NEWTON CENTER, Mass. (ABP)—Several dozen Baptists and Muslims gathered recently to repair a relationship better known for harsh anti-Islamic rhetoric by high-profile Baptist preachers than by dialogue or cooperation.
Stan Hastey, a Baptist member of the task force that planned the event, called it a “seminal but certainly promising” opportunity for improving a Baptist-Muslim dialogue marred by demonization of Islam in the post-9/11 United States.
The event was held at the Islamic Center of Boston and Andover Newton Theological School in nearby Newton Center, Mass. Scholars from each tradition offered presentations on their own faith's holy book, doctrines and practices. Conversations centered on the theme of both traditions' emphasis on love of neighbor.
Participants said the interfaith gathering began with a Middle Eastern meal and fellowship Friday night at the Islamic center and ended with a Baptist-style worship service on Sunday morning.
The idea for the dialogue began in 2007, when Roy Medley, general secretary of American Baptist Churches USA, visited the Republic of Georgia and Lebanon. Baptist and Muslim leaders in both places implored him to seek to improve relations between the two faith groups in the United States.
Medley convened other Baptists, including Hastey, minister for missions and ecumenism for the Alliance of Baptists, to a preliminary meeting in 2007. It was held in conjunction with joint meetings of the ABC/USA and Cooperative Baptist Fellowship in Washington that summer.
Another participant in that meeting was Rob Sellers, a missions professor at Hardin-Simmons Univer-sity's Logsdon Seminary.
Sellers, CBF's formal representative in the dialogue, said the organizers reached a consensus early on that any talks should focus on Baptist-Muslim relations rather than involvement in broader Christian-Muslim dialogue. They did that to “make the important point that there are other kinds of Baptists than those who get the headlines,” Sellers said.
The Baptists found a willing partner in Sayyid Syeed, national interfaith director of the Islamic Society of North America.
U.S. Muslims and Baptists share commonalities, including commitment to separation of church and state and respect for religious tolerance, Syeed said. But “there are people on both sides who speak louder than others and demonize each others' religions and ensure the two stay apart,” he added.
“This can be addressed only if we create forums and situations that help the well-meaning Muslims and Baptists to come closer and recognize their passionate allies in each other,” Syeed said.
“We can jointly work to fight against injustice, poverty, death and disease rather than be ignorantly scared of each other and further contribute to injustice and tyranny around the globe.”
Charles Kimball, director of the religious-studies program at the University of Oklahoma, told parti-cipants in the recent dialogue that Islam has presented Christians with unique challenges since the time of Muhammad.
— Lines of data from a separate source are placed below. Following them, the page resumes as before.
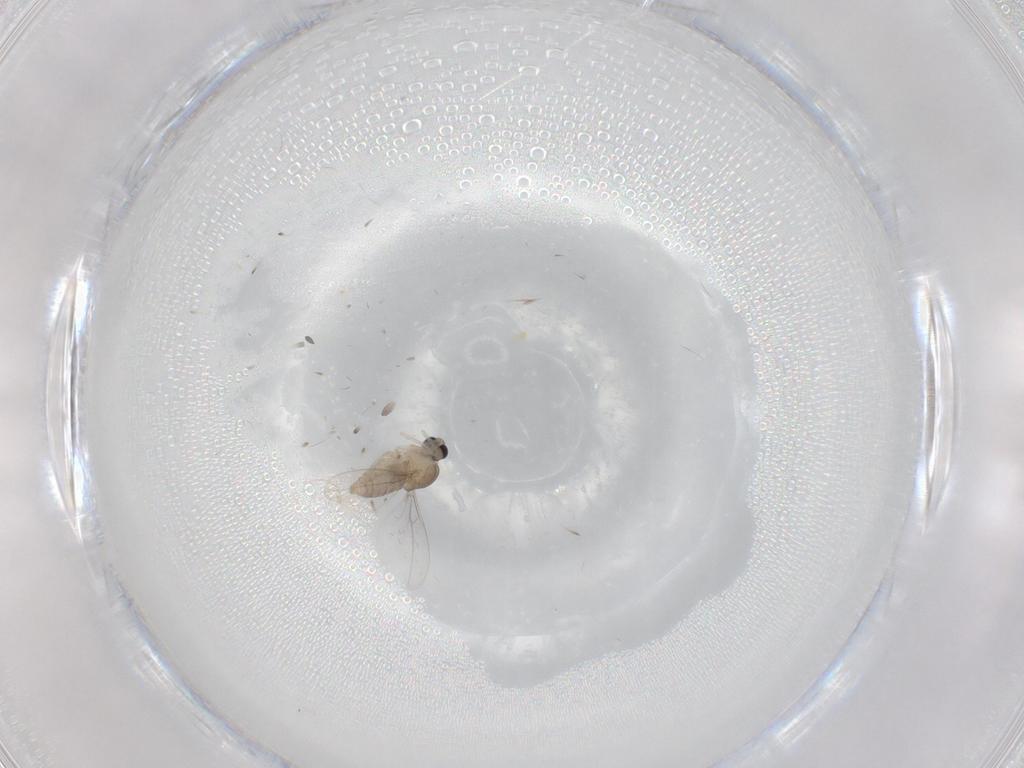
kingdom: Animalia
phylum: Arthropoda
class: Insecta
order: Diptera
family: Cecidomyiidae
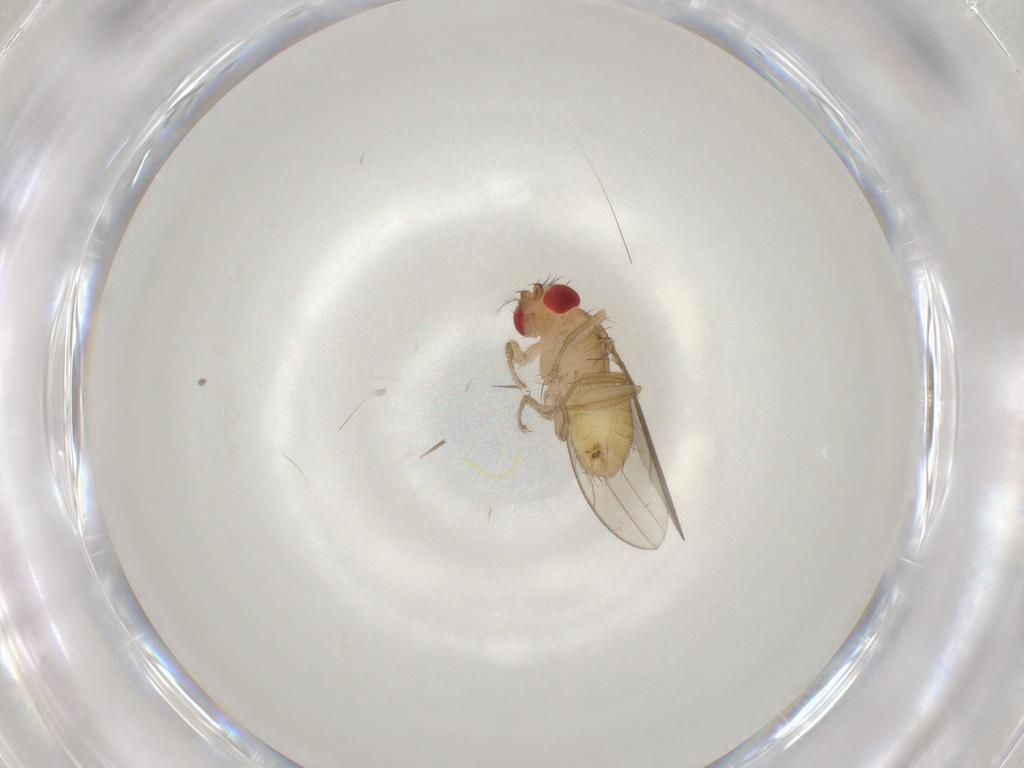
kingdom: Animalia
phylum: Arthropoda
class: Insecta
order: Diptera
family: Drosophilidae
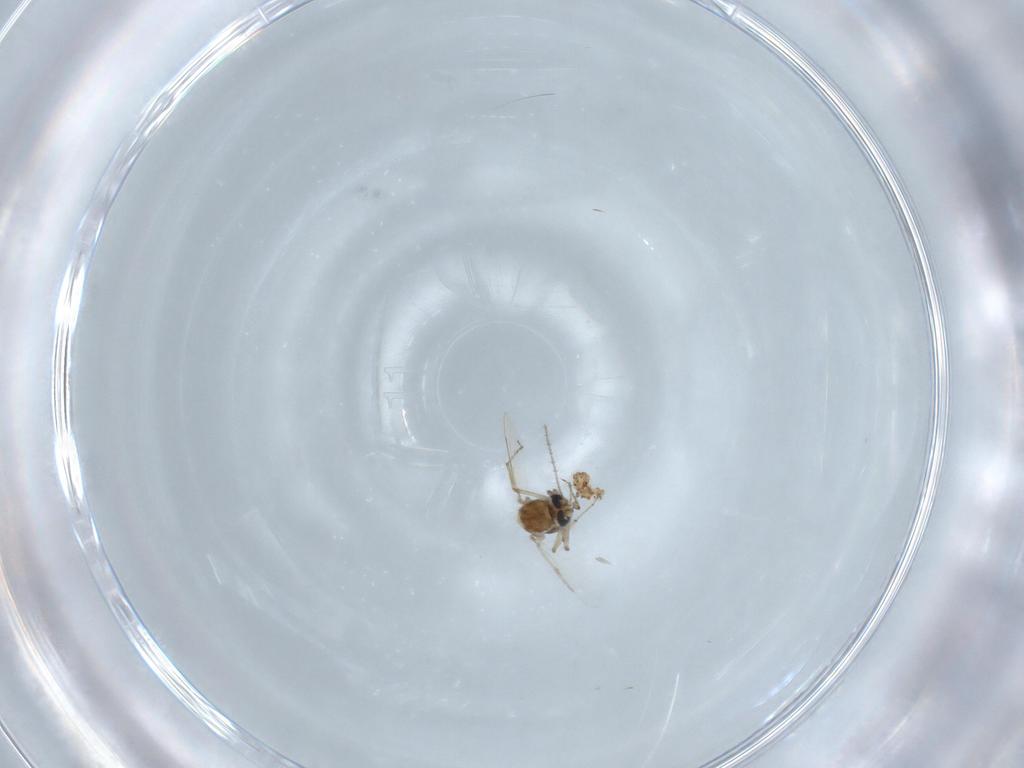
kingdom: Animalia
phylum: Arthropoda
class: Insecta
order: Diptera
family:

Events starting with the 1979-81 Iranian hostage crisis and the rise of violent extremism in the name of Islam have fed a popular image of Islam as inherently violent and dangerous, Kimball said. Often, he noted, Christian leaders have jumped on the Islam-is-violent bandwagon.
A more appropriate Christian response to Muslims is education, dialogue and cooperation in community efforts, Kimball stressed.
In many communities around the country, Jews, Christians and Muslims have come together to work on problems like public education, crime and prison reform, he noted. As the nation's second-largest faith group, Kimball said, Baptists should be at the forefront of such efforts.
In another paper presented at the dialogue, Sellers cited traditions common to both Muslims and Baptists, including championing religious liberty, meeting human needs, advocating for justice and educating people.
Other Baptist groups represented in the talks included the Progressive National Baptist Convention and Lott Carey Foreign Mission Convention, both predominantly African-American Baptist bodies.
Cheryl Townsend Gilkes, professor of sociology and African-American studies at Colby College in Waterville, Maine, identified “seeds and connections” between Islam and the experiences of Baptist-derived slave communities in the South. Such connections led to the rise of African-American groups like the Nation of Islam.
Emphasis on prayer and other black Baptist commonalities with Islam less prominent in the white Baptist traditions have an important role to play in cultivating and strengthening future Baptist and Muslim ties, she said.
“We need to foster dialogue that allows us to see ourselves in the other, affirm what we share, and speak respectfully and gently about those things over which we must agree to disagree,” Gilkes said.
The event follows on the heels of a formal response from BWA leaders to a 2007 overture to Christians from a broad group of Islamic thinkers. Called “A Common Word Between Us and You,” the Muslim scholars' document inspired other responses from centrist and progressive evangelicals. Those re-sponses, in turn, have drawn criticism from some conservative evangelicals.
The BWA letter affirmed much of the Muslim initiative, while noting important theological differences like the Trinity that Baptists regard as non-negotiable.